**** Quoted passage ****
Kernel Module Reference

Complete reference for all kernel modules in bitnet-kernels (58 source files in src/, plus backend subdirectories).

CPU Modules (`cpu/` — 66 files)

Generic (architecture-independent)

Module	Purpose
`activations.rs`	Activation functions (GELU, SiLU, ReLU)
`attention.rs`	Multi-head / grouped-query attention
`attention_mask.rs`	Causal and padding mask generation
`batch.rs`	Batch-level utilities
`batch_norm.rs` / `batch_normalization.rs`	Batch normalization
`cache_matmul.rs`	KV-cache-aware matrix multiply
`concat.rs`	Tensor concatenation
`conv2d.rs` / `convolution.rs`	2-D convolution kernels
`dequant.rs`	Dequantization (I2_S → float)
`elementwise_ops.rs`	Element-wise add, mul, etc.
**** Extracted information ****
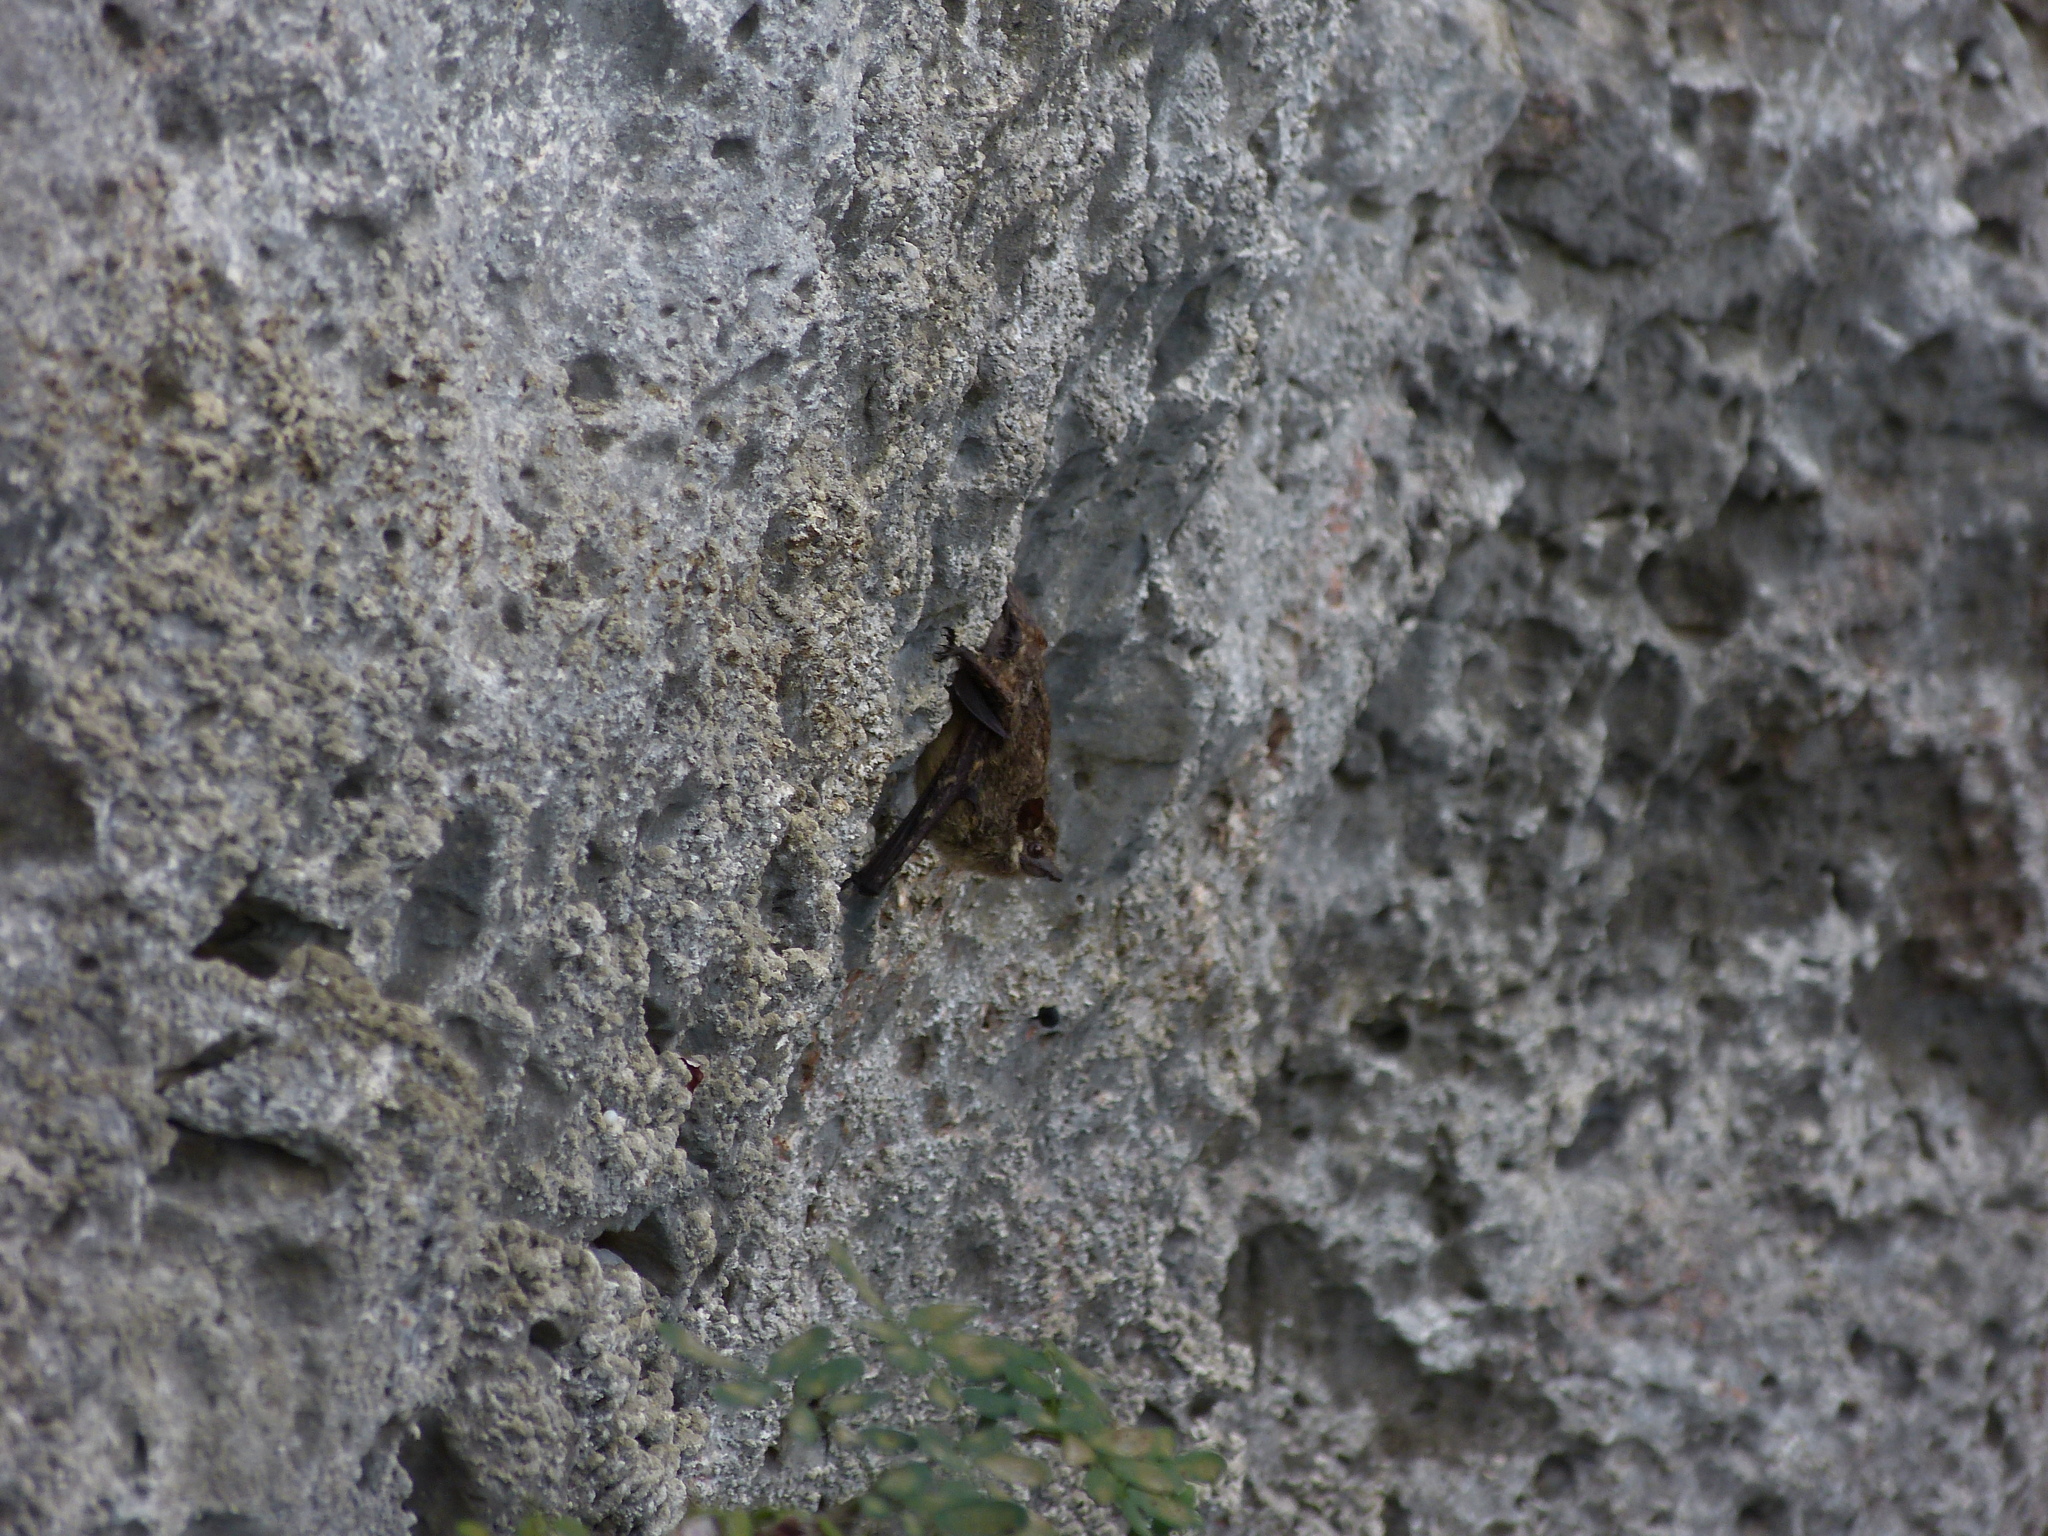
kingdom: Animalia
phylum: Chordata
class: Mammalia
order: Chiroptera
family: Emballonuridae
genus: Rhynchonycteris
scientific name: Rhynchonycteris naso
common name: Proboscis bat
****
**** Extracted information ****
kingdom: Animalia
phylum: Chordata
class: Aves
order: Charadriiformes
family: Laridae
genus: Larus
****
**** Extracted information ****
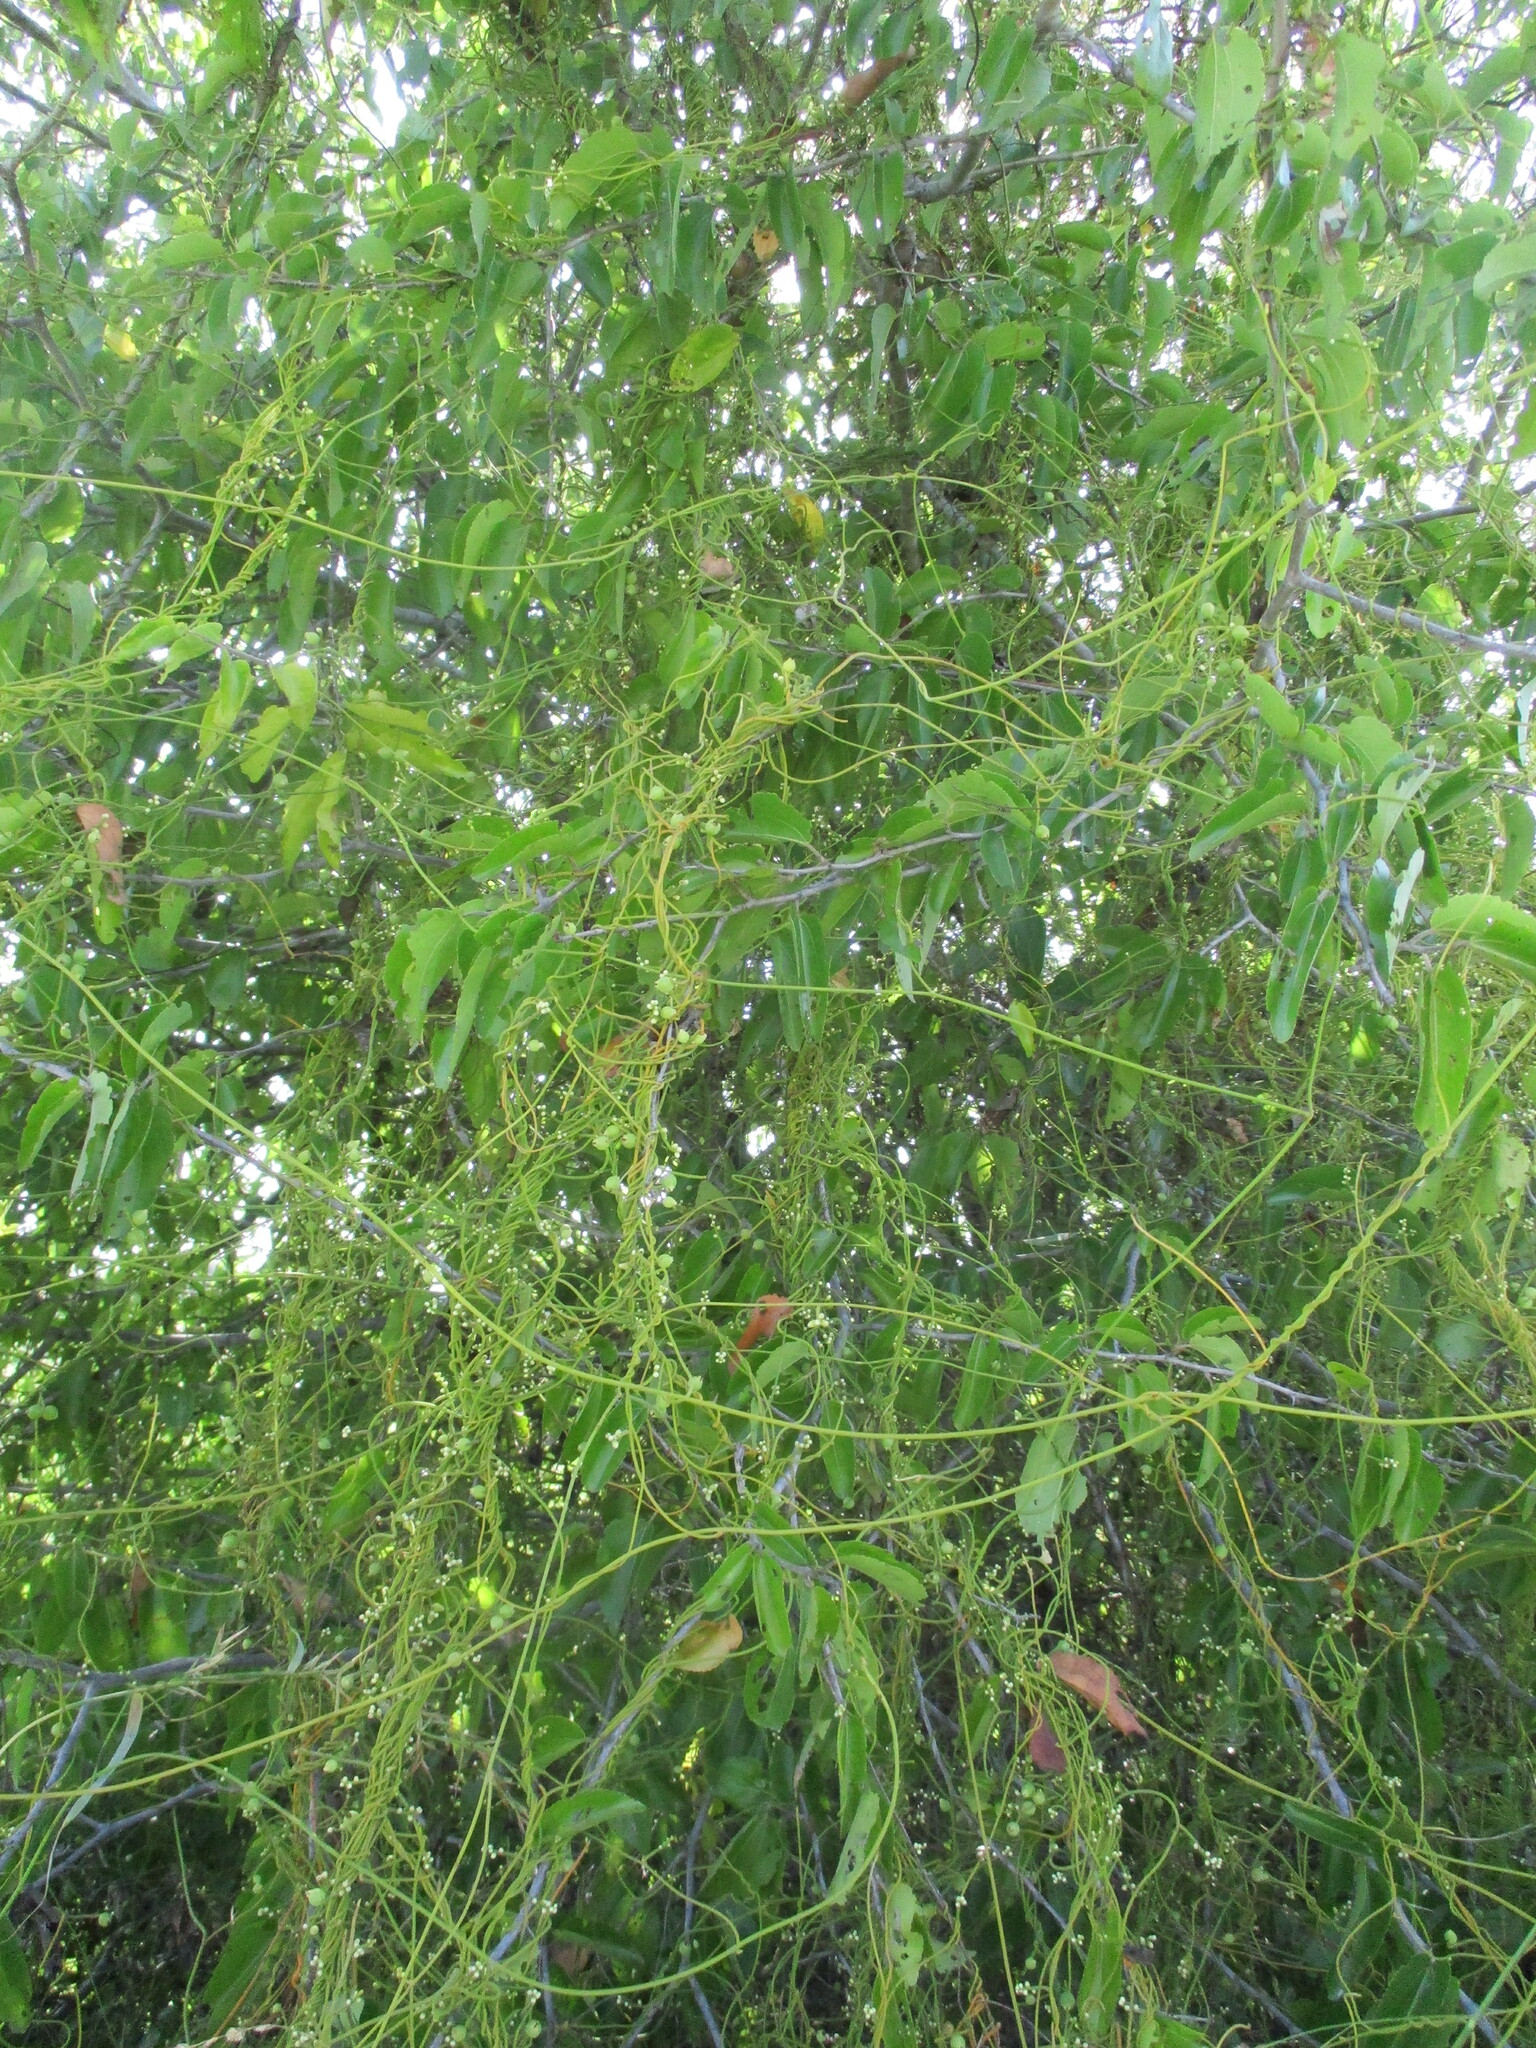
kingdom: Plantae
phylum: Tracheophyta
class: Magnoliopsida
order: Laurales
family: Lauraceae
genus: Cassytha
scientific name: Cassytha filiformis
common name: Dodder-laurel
****
What is being asked →
Carry on the kernel module reference from the point where it stops. None of the material has any bearing on what you're asked to do here.

Answer to the exercise →
`embedding.rs`	Token embedding lookup
`fallback.rs`	Scalar fallback implementations
`ffn.rs`	Feed-forward network (SwiGLU)
`fusion.rs` / `layer_fusion.rs`	Fused attention + FFN passes
`gather.rs` / `scatter_gather.rs`	Memory-layout-aware data movement
`gating.rs`	Gating mechanisms
`kv_cache.rs`	KV-cache append and eviction
`layer_norm.rs`	LayerNorm / RMSNorm
`linear.rs`	Dense linear layers
`loss.rs`	Loss computation
`matrix_ops.rs`	Generic matrix operations
`pipeline_parallel.rs`	Pipeline parallelism
`pooling.rs`	Pooling operations
`quantize.rs`	Float → quantized encoding
`quantized_matmul.rs`	Quantized GEMV/GEMM
`quantized_pipeline.rs`	End-to-end quantized inference pipeline
`reduction.rs`	Sum, max, argmax reductions
`residual.rs`	Residual connections
`rope.rs` / `rope_simd.rs`	RoPE positional embeddings (scalar + SIMD)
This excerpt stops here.